Ghislain Loiselle

Ghislain Loiselle a été journaliste-photographe de début 1980 à fin 2008 dans trois journaux de Québecor à Rouyn-Noranda, un vendu, un gratuit et un électronique. Il a aussi écrit de nombreux textes pour d’autres publications. Demeure indépendant comme journaliste, rédacteur et photographe. Rédige aussi sur son web log (Le Blogue de GL) et sur Facebook. Affectionne le commentaire, mais aussi le rapport objectif sur un peu tout, étant avant tout un généraliste.

BLOGUE | Printemps : la partie est gagnée!

Le blanc qui reste va disparaître à la faveur d'un grand coup de chaleur. Photo Arnold Zageris

Quand la chaleur ne vient pas directement du ciel à cause de l’ennuagement, à certaines latitudes, elle finit par venir d’ailleurs, c’est-à-dire de l’air. Car l’atmosphère est forcément toujours chauffée quelque part et dans le deuxième tiers du printemps, la partie est forcément gagnée!

Par Ghislain Loiselle, blogueur

Il n’y aura plus que de la poussière blanche, dorénavant, en ce printemps 2018, sur le Témiscamingue et l’Abitibi. C’est la logique des choses. Le vrai printemps est maintenant arrivé, force est de constater, avec deux semaines de retard.

Des avancées hivernales au printemps

Certaines années, il y a ce que j’appelle des avancées d’hiver, au début du printemps, à certaines latitudes proches du Nord qui ne sont pas le Nord. La même chose se produit dans un cycle à plus grande fréquence, celui des glaciations. Il y a eu des avancées glaciaires, dans la région, lorsque le grand glacier nord-américain a commencé à fondre, depuis New York, Chicago, le Winsconsin, il y a 20 000 ans. L’inlandsis laurentidien a reculé vers le Nord, durant la période interglaciaire de l’Holocène (Actuelle), mais pas d’un coup.

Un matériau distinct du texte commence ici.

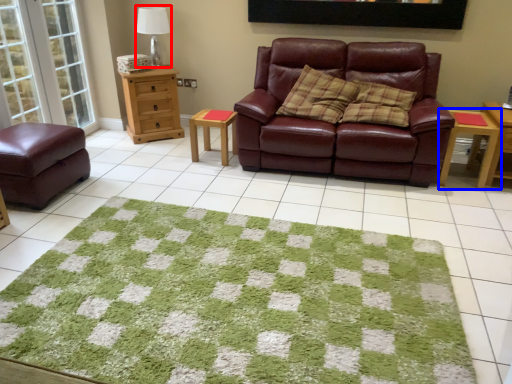
Question: Which point is further to the camera, table lamp (highlighted by a red box) or table (highlighted by a blue box)?

Choices:
 (A) table lamp
 (B) table

Answer: (A)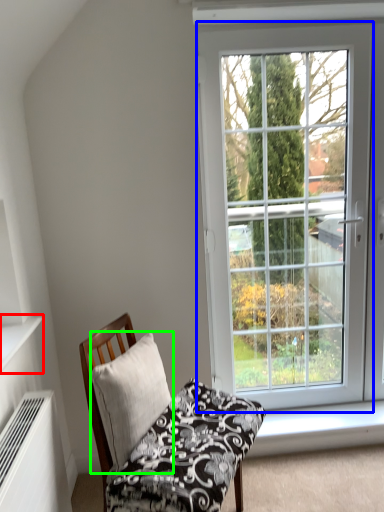
Question: Considering the real-world distances, which object is closest to shelf (highlighted by a red box)? window (highlighted by a blue box) or pillow (highlighted by a green box).

Choices:
 (A) window
 (B) pillow

Answer: (B)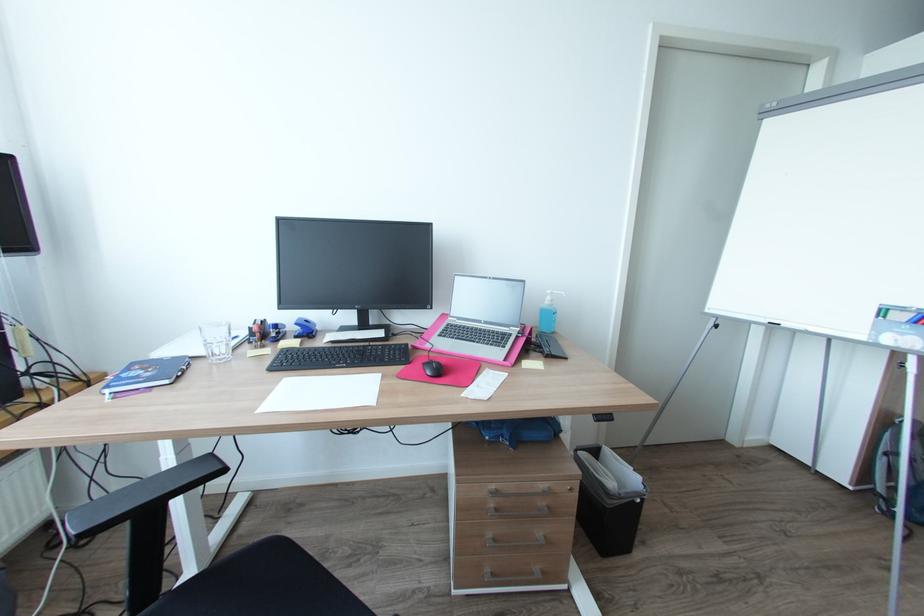
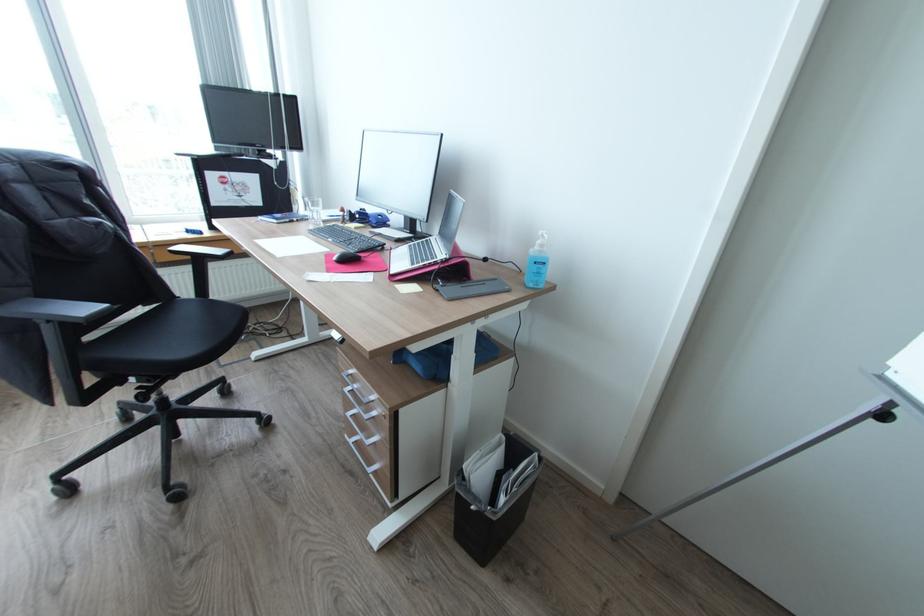
Find the pixel in the second image that matches point 453,325 in the first image.

(432, 238)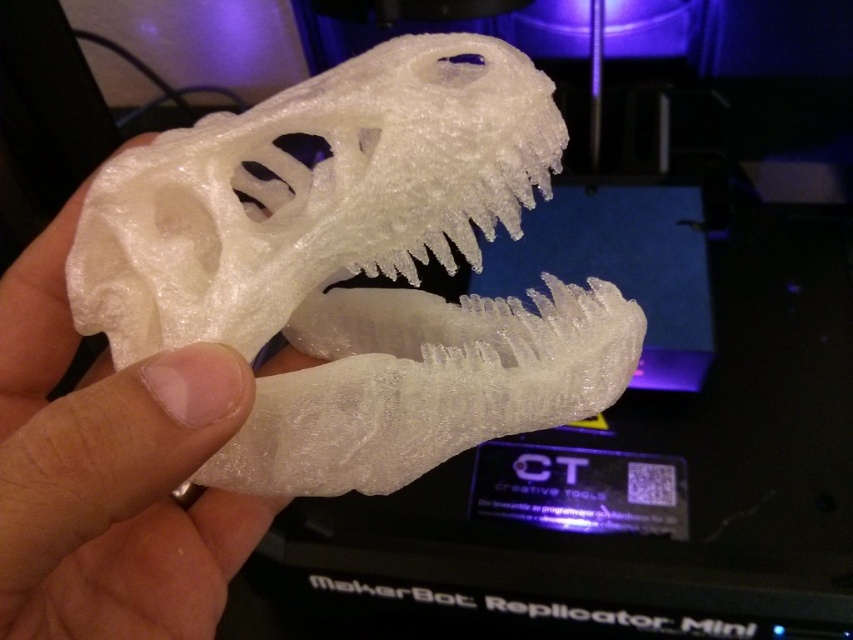
You are an artist trying to position the white matte plastic dinosaur skull at center and the white matte plastic hand at center for a photo shoot. Based on the scene, which object is located to the right side of the other?

The white matte plastic dinosaur skull at center is to the right of the white matte plastic hand at center.

From the picture: You are a robotic arm trying to pick up the white matte plastic dinosaur skull at center and the white matte plastic hand at center. The robotic arm has a maximum reach of 6 inches. Can it reach both objects without moving its base?

The white matte plastic dinosaur skull at center is 6.35 inches away from the white matte plastic hand at center. Since the robotic arm can only reach 6 inches, it cannot reach both objects without moving its base because the distance between them exceeds its reach.

You are an artist working with 3D models. You have a white matte plastic dinosaur skull at center and a white matte plastic hand at center in your workspace. If you want to place both items on a display shelf, which one should you position first to ensure they both fit comfortably?

The white matte plastic dinosaur skull at center is smaller than the white matte plastic hand at center. Position the larger item, the white matte plastic hand at center, first to accommodate the smaller one comfortably.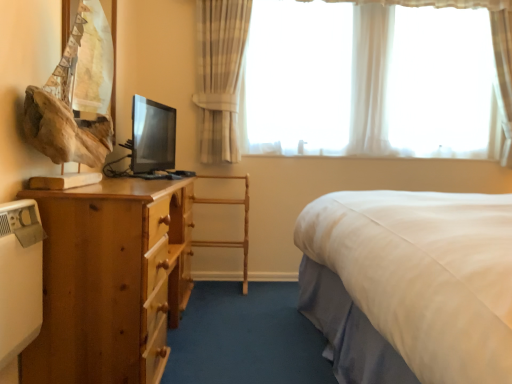
Image resolution: width=512 pixels, height=384 pixels. Describe the element at coordinates (111, 280) in the screenshot. I see `wooden nightstand at left` at that location.

Find the location of a particular element. wooden chair at center is located at coordinates (244, 223).

This screenshot has height=384, width=512. In order to click on wooden nightstand at left in this screenshot , I will do `click(111, 280)`.

Visually, is wooden nightstand at left positioned to the left or to the right of white sheer curtains at upper center?

Based on their positions, wooden nightstand at left is located to the left of white sheer curtains at upper center.

Would you say wooden nightstand at left is inside or outside white sheer curtains at upper center?

wooden nightstand at left is not enclosed by white sheer curtains at upper center.

Is point (125, 218) farther from camera compared to point (377, 145)?

That is False.

Between wooden chair at center and white sheer curtains at upper center, which one has less height?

Ç’a été au fil des millénaires. Et la calotte glaciaire a reconquis du territoire, pendant de  »brèves » périodes, après pourtant avoir reculé. Il en est de même pour l’hiver. Le gros coup de chaleur a été donné en 4000 avant Jésus-Christ. Il n’a jamais plu fait aussi chaud par la suite. Le dernier lambeau de glace du monstre glacée a disparu quelque part dans la région de la rivière Caniapiscau, au Québec, en -3000 environ, après que l’inlandsis eut commencé à se bâtir et à envahir l’Amérique du Nord depuis le Groënland, en 110 000 av. J.-C.

Ce qui vaut pour le grand vaut pour le petit

Tout ça pour dire qu’il se passe exactement la même chose à plus petits cycles. Le coup de chaleur est plus qu’à nos portes. On aura un mois de mai digne du printemps! Il est statistiquement impossible qu’il ne fasse pas beau maintenant, malgré les nuages qu’il y aura forcément, car cela fait partie de l’ordre des choses pour chaque mois de l’année.

L’atmosphère se réchauffe de plus en plus, à la faveur des rayons du Soleil de plus en plus directs ici et ailleurs. Suivant le rythme des saisons. Et on est le printemps après tout. L’air circule. Des systèmes sont en mouvement. Les vents du Sud prennent de plus en plus leur place. Mais, surtout, l’instantanéité du réchauffement de l’air dès que le soleil n’est pas bloqué par un écran nuageux, ce qui pèse fortement dans la balance.

Les endroits découverts de couvert végétal sont les premiers à être dégagés de la neige et de la glace.

Réalité multimillénaire

Il est vrai que nous aurons toujours des étés plus frais, dans l’hémisphère Nord, à cause de la réalité du 7 % d’éloignement de la Terre par rapport au Soleil (l’aphélie survient en été), ce qui favorise la condensation atmosphérique même si ce n’est pas l’automne et l’hiver. Mais, à ce que je sache, on a toujours eu des étés. Et, à chaque été, il y a de nombreuses belles journées, plusieurs belles semaines. Et on peut ajouter moult beaux jours de printemps et d’automne.

Soyons réalistes. L’été s’en vient. Il ne peut arriver d’un coup. Il reste moins de deux mois de printemps! Et ils seront merveilleux! On gage?